48.       Il appartient au ministre de décider s’il est nécessaire ou non de limiter les exportations d’un article afin d’assurer un approvisionnement et une distribution de cet article en quantité suffisante au Canada. Pourvu que l’approvisionnement et la distribution en quantité suffisante soient les fondements de la préoccupation, la cause de la préoccupation, qu’elle soit de nature provinciale, nationale ou fédérale, n’a aucune importance. En bref, dans la version anglaise, la restriction des mots « other needs » à un besoin de nature nationale ou fédérale aurait pour effet de modifier la loi.

──────────────────────────────

*Tâches*.
a) Transcrivez le texte source depuis « 48.       Il appartient » jusqu'à « modifier la loi. » inclus.
b) Relevez, dans le texte source, toutes les natures que peut revêtir la cause de la préoccupation.
c) D'après le texte source, à qui appartient-il de décider s'il est nécessaire de limiter les exportations d'un article ?

(Entrées de données extraites)
──────────────────────────────

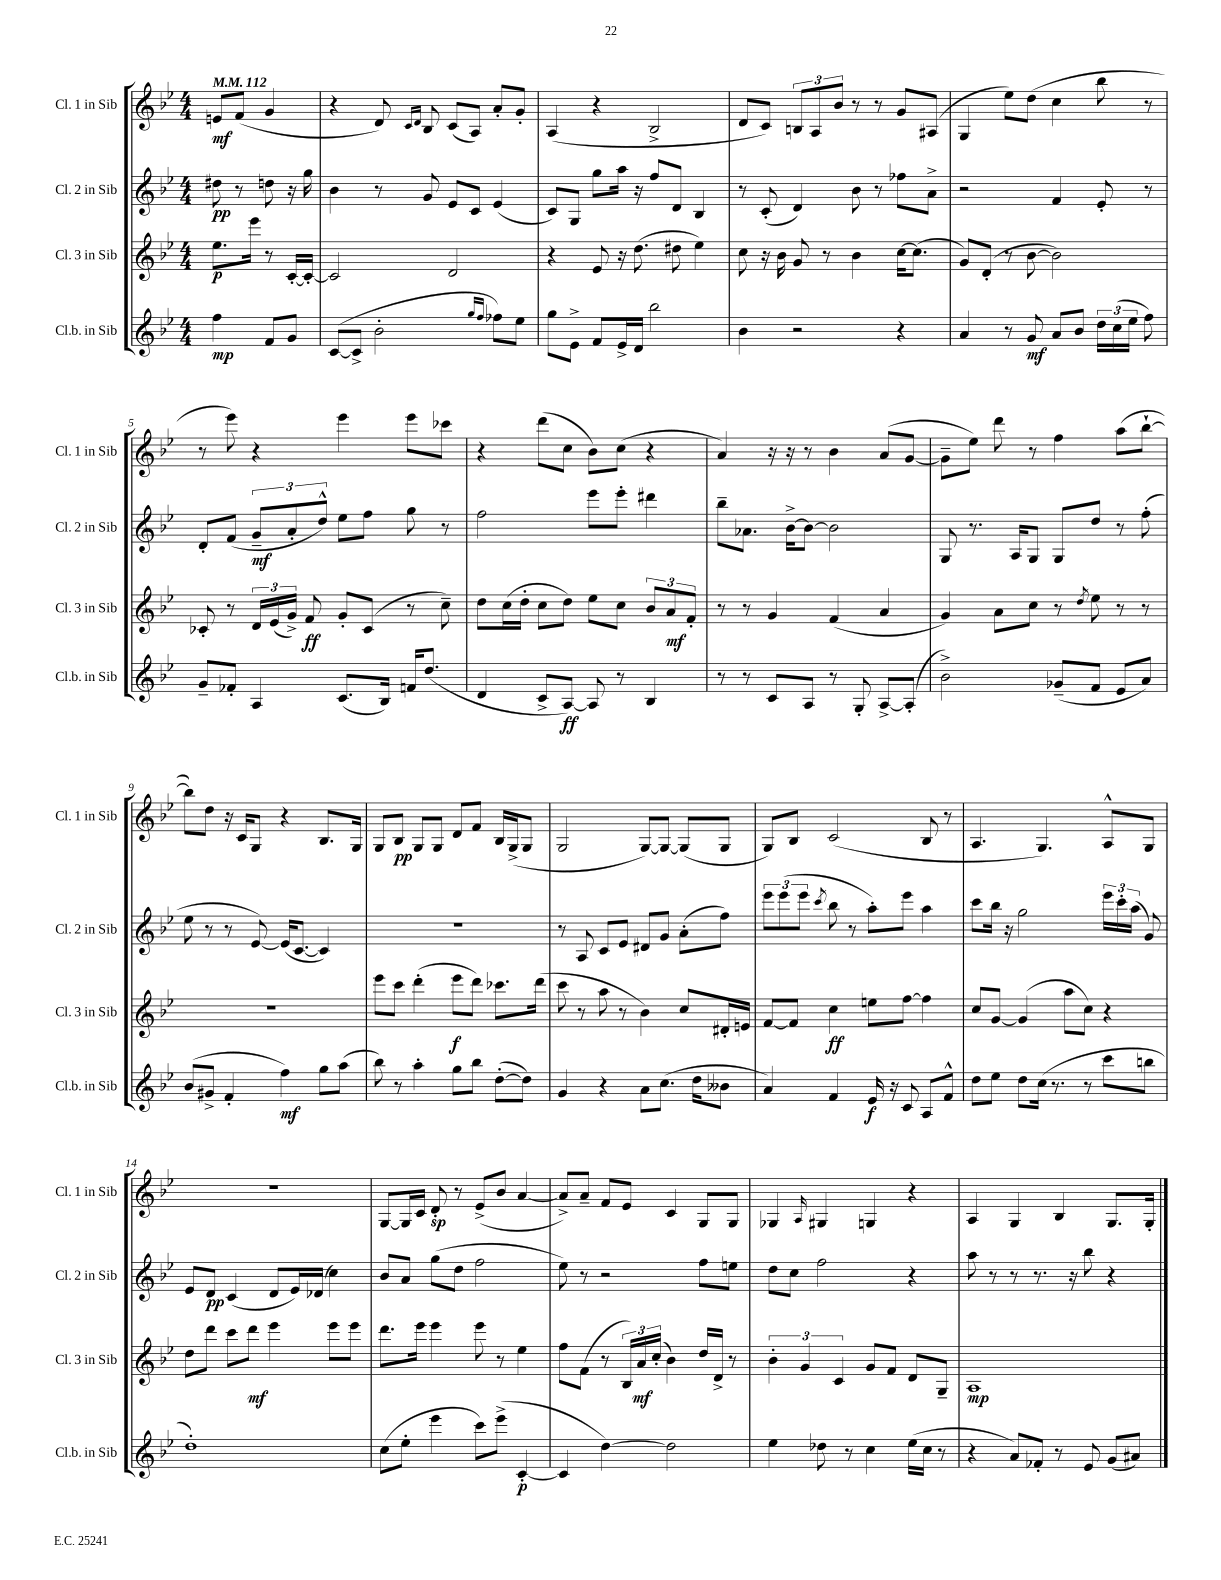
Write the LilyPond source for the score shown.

<<
\new StaffGroup <<
\new Staff = "s0" \with { instrumentName = "Cl. 1 in Sib" shortInstrumentName = "Cl. 1 in Sib" } {
    \clef treble \key bes \major \numericTimeSignature \time 4/4 \partial 2 \tempo 4 = 112
    \autoBeamOff e'8[\mf f'8]( g'4 |
    r4 d'8) \grace { c'16[ d'16] } bes8 c'8[( a8]) a'8[-. g'8]-. |
    a4( r4 bes2-> |
    d'8[ c'8]) \tuplet 3/2 { b8[ a8 bes'8] } r8 r8 g'8[ ais8]( |
    g4 ees''8[) d''8]( c''4 bes''8 r8 |
    r8 ees'''8) r4 ees'''4 ees'''8[ ces'''8] |
    r4 d'''8[( c''8] bes'8[) c''8]( r4 |
    a'4) r16 r16 r8 bes'4 a'8[( g'8]~ |
    g'8[-- ees''8]) d'''8 r8 f''4 a''8[( bes''8]~-! |
    bes''8[) d''8] r16 c'16[ g8] r4 bes8.[ g16] |
    g8[ bes8]\pp g8[ g8] d'8[ f'8] bes16[ g16->( g8] |
    g2 g8[~) g8]~ g8[( g8] |
    g8[) bes8] c'2( bes8 r8 |
    a4. g4.) a8[-^ g8] |
    R1 |
    g8[~ g16 c'16] d'8-.\sp r8 ees'8[->( bes'8] a'4~ |
    a'8[->) a'8]-- f'8[ ees'8] c'4 g8[ g8] |
    ges4 \grace { a16 } gis4 g4 r4 |
    a4 g4 bes4 g8.[ g16]-. \bar "|." |
}
\new Staff = "s1" \with { instrumentName = "Cl. 2 in Sib" shortInstrumentName = "Cl. 2 in Sib" } {
    \clef treble \key bes \major \numericTimeSignature \time 4/4 \partial 2
    \autoBeamOff dis''8\pp r8 d''8 r16 g''16 |
    bes'4 r8 g'8 ees'8[ c'8] ees'4( |
    c'8[) g8] g''8[ a''16] r16 f''8[ d'8] bes4 |
    r8 c'8-.( d'4) bes'8 r8 fes''8[ a'8]-> |
    r2 f'4 ees'8-. r8 |
    d'8[-. f'8]( \tuplet 3/2 { g'8[--\mf a'8-. d''8]-^) } ees''8[ f''8] g''8 r8 |
    f''2 ees'''8[ ees'''8]-. dis'''4 |
    bes''8[-- aes'8.] bes'16[~-> bes'8]~ bes'2 |
    g8 r8. a16[ g8] g8[ d''8] r8 f''8-.( |
    ees''8 r8 r8 ees'8~) ees'16[( c'8.]~ c'4) |
    R1 |
    r8 a8 c'8[ ees'8] dis'8[ g'8] a'8[-.( f''8]) |
    \tuplet 3/2 { ees'''8[ ees'''8( ees'''8] } \acciaccatura { c'''8 } bes''8 r8 a''8[-.) ees'''8] a''4 |
    c'''8[ bes''16] r16 g''2 \tuplet 3/2 { ees'''16[ c'''16-. a''16]( } g'8) |
    ees'8[ d'8]\pp c'4( d'8[ ees'16) des'16]( c''4) |
    bes'8[ a'8] g''8[( d''8] f''2 |
    ees''8) r8 r2 f''8[ e''8] |
    d''8[ c''8] f''2 r4 |
    a''8 r8 r8 r8. r16 bes''8 r4 \bar "|." |
}
\new Staff = "s2" \with { instrumentName = "Cl. 3 in Sib" shortInstrumentName = "Cl. 3 in Sib" } {
    \clef treble \key bes \major \numericTimeSignature \time 4/4 \partial 2
    \autoBeamOff ees''8.[\p ees'''16] r8 c'16[~-. c'16]~-. |
    c'2 d'2 |
    r4 ees'8 r16 d''8.( dis''8 ees''4) |
    c''8 r16 bes'16 g'8 r8 bes'4 c''16[~ c''8.]( |
    g'8[) d'8]-.( r8 bes'8~ bes'2) |
    ces'8-. r8 \tuplet 3/2 { d'16[ ees'16( g'16]->) } f'8\ff g'8[-. ces'8]( r8 c''8--) |
    d''8[ c''16( d''16]-. c''8[ d''8]) ees''8[ c''8] \tuplet 3/2 { bes'8[ a'8\mf f'8]-. } |
    r8 r8 g'4 f'4( a'4 |
    g'4) a'8[ c''8] r8 \acciaccatura { d''8 } ees''8 r8 r8 |
    R1 |
    ees'''8[ c'''8] d'''4-.( ees'''8[\f d'''8]) ces'''8.[ d'''16]( |
    c'''8 r8 a''8 r8 bes'4) c''8[ dis'16-. e'16] |
    f'8[~ f'8] c''4\ff e''8[ f''8]~ f''4 |
    c''8[ g'8]~ g'4( a''8[ c''8]) r4 |
    d''8[ d'''8] c'''8[ d'''8]\mf ees'''4 ees'''8[ ees'''8] |
    d'''8.[ ees'''16] ees'''4 ees'''8 r8 ees''4 |
    f''8[ f'8]( r8 \tuplet 3/2 { bes16[) a'16\mf c''16]-.( } bes'4) d''16[ d'16]-> r8 |
    \tuplet 3/2 { bes'4-. g'4 c'4 } g'8[ f'8] d'8[ g8]-- |
    a1\mp \bar "|." |
}
\new Staff = "s3" \with { instrumentName = "Cl.b. in Sib" shortInstrumentName = "Cl.b. in Sib" } {
    \clef treble \key bes \major \numericTimeSignature \time 4/4 \partial 2
    \autoBeamOff f''4\mp f'8[ g'8] |
    c'8[~( c'8]-> bes'2-. \grace { g''16[ f''16] } fes''8[) ees''8] |
    g''8[ ees'8]-> f'8[ ees'16-> d'16] bes''2 |
    bes'4 r2 r4 |
    a'4 r8 g'8\mf a'8[ bes'8] \tuplet 3/2 { d''16[ c''16( ees''16] } f''8) |
    g'8[-- fes'8]-. a4 c'8.[( bes16]) f'16[ d''8.]( |
    d'4 c'8[-> a8]~\ff) a8 r8 bes4 |
    r8 r8 c'8[ a8] r8 g8-. a8[~-> a8]-.( |
    bes'2->) ges'8[--( f'8] ees'8[ a'8]) |
    bes'8[( gis'8]-> f'4-. f''4\mf) g''8[ a''8]( |
    bes''8) r8 a''4-. g''8[ bes''8] d''8[~-.( d''8]) |
    g'4 r4 a'8[ c''8.]( d''16[ beses'8] |
    a'4) f'4 ees'16\f r16 c'8 a8[ f'8]-^ |
    d''8[ ees''8] d''8[ c''16]( r8. r8 c'''8[ b''8] |
    d''1-.) |
    c''8[( ees''8]-. ees'''4 c'''8[) ees'''8]->( c'4~-.\p |
    c'4 d''4~) d''2 |
    ees''4 des''8 r8 c''4 ees''16[( c''16] r8 |
    r4 a'8[) fes'8]-. r8 ees'8 g'8[( ais'8]) \bar "|." |
}
>>
>>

──────────────────────────────

*Corrigé*.
a)
48.       Il appartient au ministre de décider s’il est nécessaire ou non de limiter les exportations d’un article afin d’assurer un approvisionnement et une distribution de cet article en quantité suffisante au Canada. Pourvu que l’approvisionnement et la distribution en quantité suffisante soient les fondements de la préoccupation, la cause de la préoccupation, qu’elle soit de nature provinciale, nationale ou fédérale, n’a aucune importance. En bref, dans la version anglaise, la restriction des mots « other needs » à un besoin de nature nationale ou fédérale aurait pour effet de modifier la loi.

b) Provinciale, nationale, fédérale

c) Au ministre.